Back in the early 1990s, Agnes Burns donated a set of glass plate negatives to the Delaware County Historical Association. The images likely were taken by her grandfather, Alexander Burns or her grandmother, Nancy Miller Burns. It's possible her father, John also took these. None of the images are dated, but a couple of clues point to the first decade of the 20th century.
Most of the images were taken on the Burns family farm at the end of Crescent Valley Road and now the home of Mike and Heidi Gogins. Alex was the third generation Burns to have the farm. His grandfather, Moses Burns, was the first settler on the farm, coming at the start of the 19th century. Moses died young. He was 31 when he killed while helping to build a house in Bovina. The farm went to his son John, who, unlike his father, lived to a ripe old age, dying in 1896 at the age of 89.

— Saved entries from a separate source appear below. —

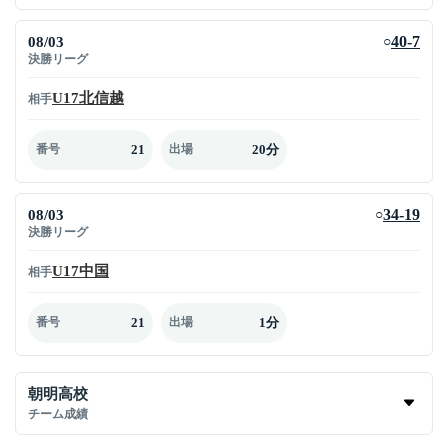
08/03
40-7
○
決勝リーグ
U17北信越
相手
21
20分
番号
出場
08/03
34-19
○
決勝リーグ
U17中国
相手
21
1分
番号
出場
朝明高校
チーム成績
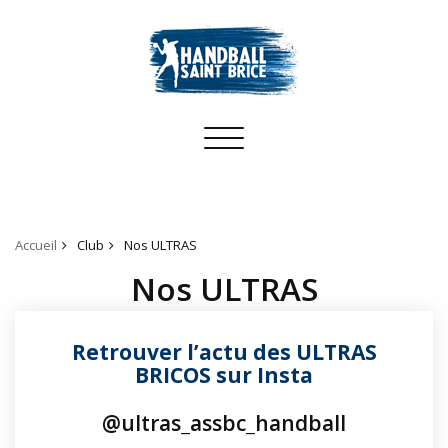
Toggle
navigation
Accueil
Club
Nos ULTRAS
Nos ULTRAS
Retrouver l’actu des ULTRAS
BRICOS sur Insta
@ultras_assbc_handball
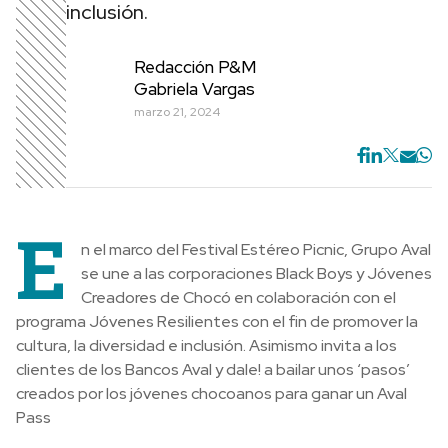
inclusión.
Redacción P&M
Gabriela Vargas
marzo 21, 2024
E
n el marco del Festival Estéreo Picnic, Grupo Aval
se une a las corporaciones Black Boys y Jóvenes
Creadores de Chocó en colaboración con el
programa Jóvenes Resilientes con el fin de promover la
cultura, la diversidad e inclusión. Asimismo invita a los
clientes de los Bancos Aval y dale! a bailar unos ‘pasos’
creados por los jóvenes chocoanos para ganar un Aval
Pass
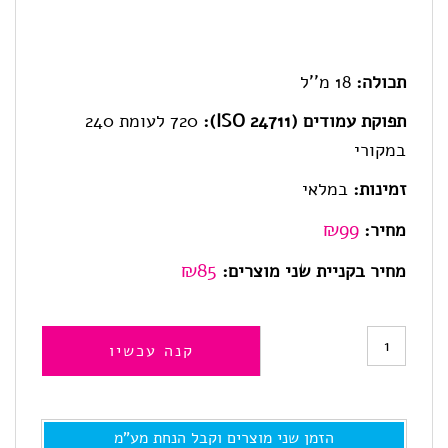
תכולה:
18 מ''ל
תפוקת עמודים (ISO 24711):
720 לעומת 240
במקורי
זמינות:
במלאי
₪
99
מחיר:
₪85
מחיר בקניית שני מוצרים:
כמות
קנה עכשיו
של
305XXL
הזמן שני מוצרים וקבל הנחת מע"מ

Some of these images have been shared before in other venues. One of the best known is this shot of Alex and Nancy's daughter, Aggie, feeding various fowl:
|And here are two images of them with a cow. In the lower image, my grandfather told me that they were pretending the cow is a telephone|
|I don't know all the people in this shot, but the gentleman to the left with a pipe in his mouth likely is Alex Burns.|
|Here's the tractor being used to put hay in a silo. Before electricity came to rural areas, farmers in the early 20th century often used tractors to supply power for functions like this.|
The Burns continued to use more traditional methods however, including this horse drawn reaper. That's Alex to the left and his son John sitting on the reaper.